'''

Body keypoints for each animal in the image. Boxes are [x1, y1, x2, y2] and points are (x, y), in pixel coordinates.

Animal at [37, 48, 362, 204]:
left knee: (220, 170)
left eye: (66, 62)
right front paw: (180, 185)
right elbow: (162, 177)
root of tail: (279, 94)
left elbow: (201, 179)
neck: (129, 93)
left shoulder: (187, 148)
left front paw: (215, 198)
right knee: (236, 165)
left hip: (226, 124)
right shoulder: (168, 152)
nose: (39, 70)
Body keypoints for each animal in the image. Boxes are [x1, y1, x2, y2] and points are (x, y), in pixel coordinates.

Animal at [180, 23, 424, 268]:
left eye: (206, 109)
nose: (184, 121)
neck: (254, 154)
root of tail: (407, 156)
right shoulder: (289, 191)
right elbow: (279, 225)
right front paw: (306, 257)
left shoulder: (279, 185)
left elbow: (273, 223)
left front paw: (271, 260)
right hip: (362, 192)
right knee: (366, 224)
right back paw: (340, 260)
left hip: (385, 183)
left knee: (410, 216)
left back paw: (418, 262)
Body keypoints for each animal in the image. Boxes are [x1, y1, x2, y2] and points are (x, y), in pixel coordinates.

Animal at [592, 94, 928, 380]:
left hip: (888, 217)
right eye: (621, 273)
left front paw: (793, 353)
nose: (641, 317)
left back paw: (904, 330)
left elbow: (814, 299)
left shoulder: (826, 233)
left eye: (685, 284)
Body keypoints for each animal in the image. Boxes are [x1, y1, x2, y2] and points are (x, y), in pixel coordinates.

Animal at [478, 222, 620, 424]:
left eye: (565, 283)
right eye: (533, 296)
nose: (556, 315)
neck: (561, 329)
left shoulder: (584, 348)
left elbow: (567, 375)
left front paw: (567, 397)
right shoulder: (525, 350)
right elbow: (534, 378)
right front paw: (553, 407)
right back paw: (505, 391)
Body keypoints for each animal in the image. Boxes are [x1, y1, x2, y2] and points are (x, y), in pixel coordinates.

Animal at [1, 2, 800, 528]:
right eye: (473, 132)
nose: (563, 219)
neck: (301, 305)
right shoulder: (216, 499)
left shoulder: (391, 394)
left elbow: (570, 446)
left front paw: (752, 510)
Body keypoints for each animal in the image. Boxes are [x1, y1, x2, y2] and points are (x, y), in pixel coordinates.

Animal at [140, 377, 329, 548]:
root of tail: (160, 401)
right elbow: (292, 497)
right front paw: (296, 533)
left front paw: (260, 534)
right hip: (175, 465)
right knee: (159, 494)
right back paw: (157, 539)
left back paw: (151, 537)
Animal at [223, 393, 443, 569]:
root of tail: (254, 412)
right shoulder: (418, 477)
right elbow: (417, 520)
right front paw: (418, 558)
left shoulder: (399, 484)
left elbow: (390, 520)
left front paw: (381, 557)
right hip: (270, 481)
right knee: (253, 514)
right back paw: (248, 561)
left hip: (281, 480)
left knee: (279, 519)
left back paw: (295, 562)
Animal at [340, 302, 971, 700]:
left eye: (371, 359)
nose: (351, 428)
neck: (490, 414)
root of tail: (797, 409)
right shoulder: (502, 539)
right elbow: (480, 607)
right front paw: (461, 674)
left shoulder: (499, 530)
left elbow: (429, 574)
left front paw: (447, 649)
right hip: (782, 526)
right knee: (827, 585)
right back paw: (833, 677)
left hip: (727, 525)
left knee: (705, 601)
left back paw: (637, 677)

'''
'''

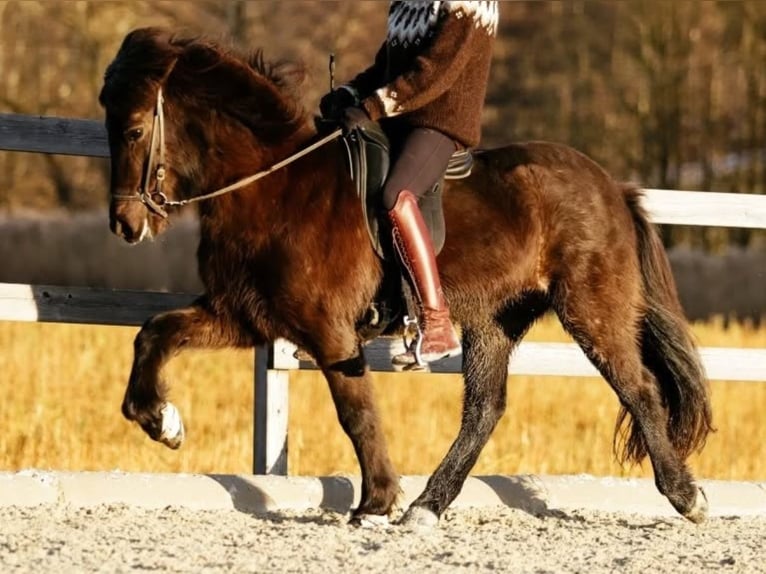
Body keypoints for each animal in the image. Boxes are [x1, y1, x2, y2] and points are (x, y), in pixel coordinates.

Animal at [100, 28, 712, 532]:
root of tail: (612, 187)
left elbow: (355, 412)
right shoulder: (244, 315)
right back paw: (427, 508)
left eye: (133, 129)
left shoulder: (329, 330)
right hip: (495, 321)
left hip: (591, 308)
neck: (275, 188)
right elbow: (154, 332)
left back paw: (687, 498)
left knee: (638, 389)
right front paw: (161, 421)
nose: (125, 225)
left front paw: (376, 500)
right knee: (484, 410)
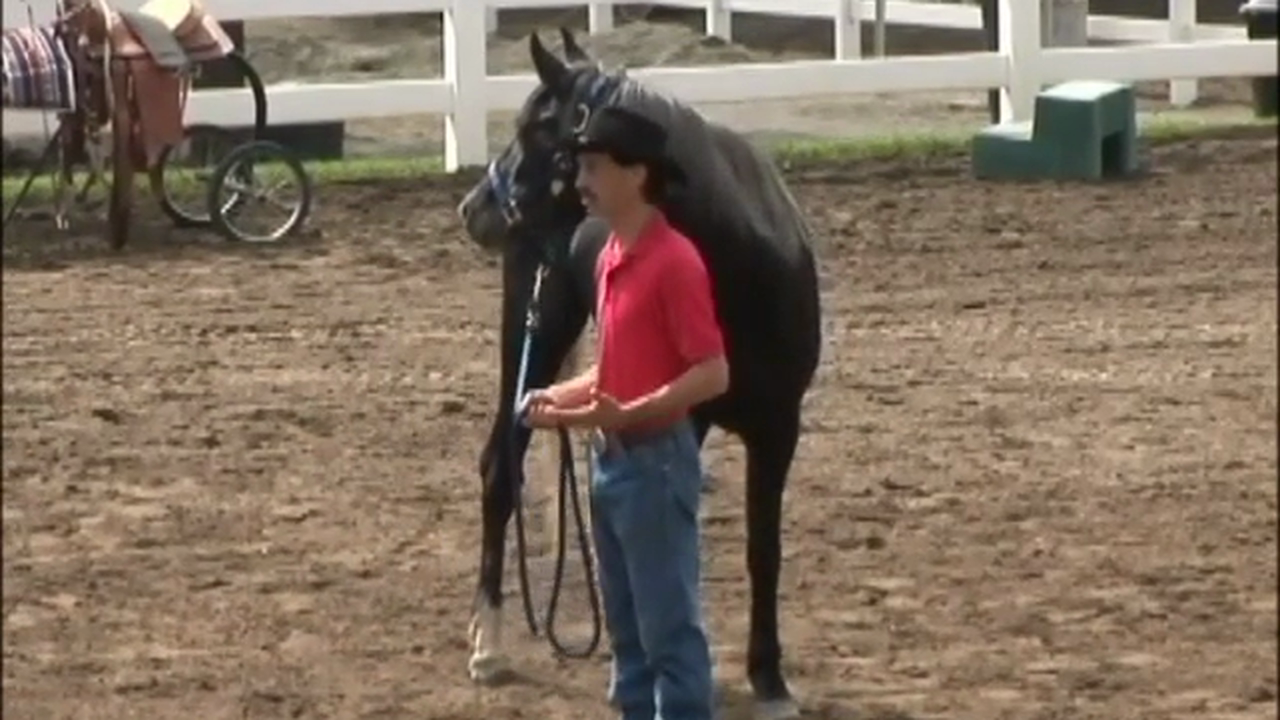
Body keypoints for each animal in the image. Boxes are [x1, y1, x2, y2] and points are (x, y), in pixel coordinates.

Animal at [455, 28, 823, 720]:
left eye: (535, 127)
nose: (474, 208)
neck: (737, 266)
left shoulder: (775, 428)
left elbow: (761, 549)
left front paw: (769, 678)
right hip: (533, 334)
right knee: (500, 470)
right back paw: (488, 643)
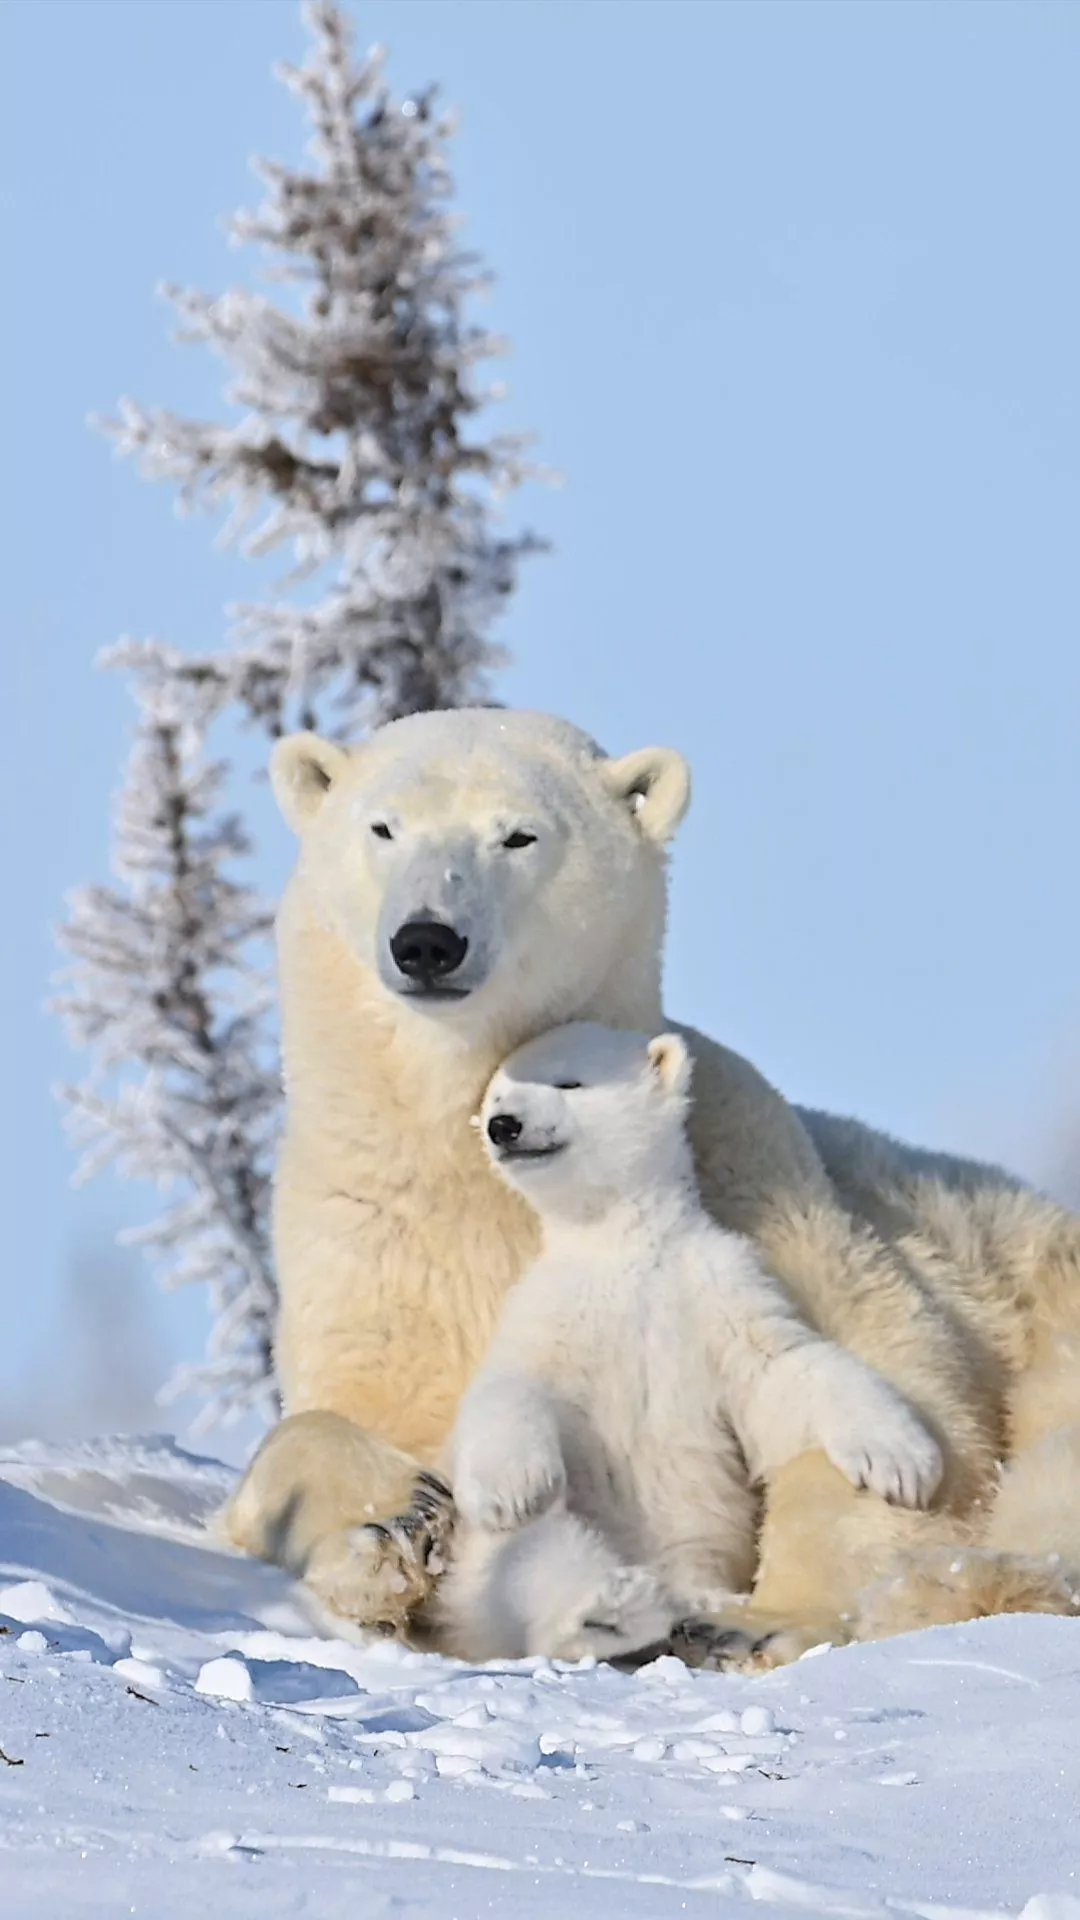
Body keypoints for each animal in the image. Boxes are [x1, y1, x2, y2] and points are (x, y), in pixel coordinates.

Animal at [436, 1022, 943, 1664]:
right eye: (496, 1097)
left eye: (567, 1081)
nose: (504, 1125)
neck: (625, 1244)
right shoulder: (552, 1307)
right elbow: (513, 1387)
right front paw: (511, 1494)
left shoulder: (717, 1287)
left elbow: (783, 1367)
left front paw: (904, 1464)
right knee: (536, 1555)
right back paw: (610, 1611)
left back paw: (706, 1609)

'''

Go through the material above, find each line with the string "root", and copy it.

root of tail: (279, 94)
root of tail: (407, 156)
root of tail: (160, 401)
root of tail: (254, 412)
root of tail: (797, 409)
root of tail: (612, 187)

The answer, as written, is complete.